What is happening is that Chicago and New York desperately need to retain kids on the upper end of the performance spectrum in their public schools, or they will loose not only these kids, but more kids as their overall stats decline and their are less options for parents for this group.

Once a child or a family is established in a school, it's hard on both kids and parents to make a switch.   So, they get one shot, in competition with private schools, for academia's performers.

The best predictor of academic ability - not giftedness, not current reading or math level, but ability - is current academic ability.   Vocabulary is also a great predictor.   This is about the best a test can do, to measure current ability.  And it will fill a room up with our best guess as to who the brightest kids are, in terms of academic performance.

I'm also disappointed with Bronson's ability to lie with statistics.   By thrid grade, 73% of the children who tested as gifted in kintergarden will not be tested as gifted in 3rd grade.   Let me rephrase this so it is not lying with statistics.   Because of the "regression to the mean" phenomenon that affects all tests of this nature, 73% of children scoring 98% or above would score 97% or below on the next test.  Big deal.  As Bronson points out in chapter eight, "children who were above average in IQ and excutive functioning (concentration and self control) were 300% more likely to do well in math class than children who just had a high IQ alone."   In other words, by 3rd grade, or high school, IQ takes a back seat to other traits, like motivation, creativity, and work ethic.  How do we determine if these children have this trait at age 4 or 5?  Watch them concetrate on an abilities test.

For the school, this is critical.  If they loose this group, they risk spiraling downward.

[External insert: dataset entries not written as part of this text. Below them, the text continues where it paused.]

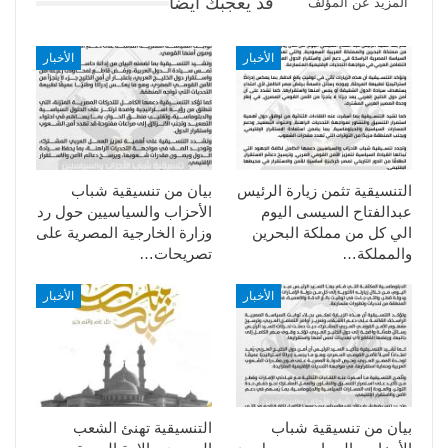
قد يعجبك ايضا
المزيد عن المؤلف
الأخبار
الأخبار
التنسيقية تثمن زيارة الرئيس
بيان من تنسيقية شباب
عبدالفتاح السيسى اليوم
الأحزاب والسياسيين حول رد
الي كل من مملكة البحرين
وزارة الخارجية المصرية على
والمملكة…
تصريحات…
الأخبار
الأخبار
بيان من تنسيقية شباب
التنسيقية تهنئ الشعب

For a parent, it has a few implications.  The biggest problem with these tests is the variability from one day to the next in a single child's performance on a test.   It can be a 24 month range in intelligence.   (Your 5 year old could have such a bad day he performs like a 3 year old).  You've got to take that out of the equation.  I should write about that some day.

The other implication, for those who read this far, is more cynical.  If you understand this program as putting kids in a single classroom who can pass a test, then it takes on a whole new meaning.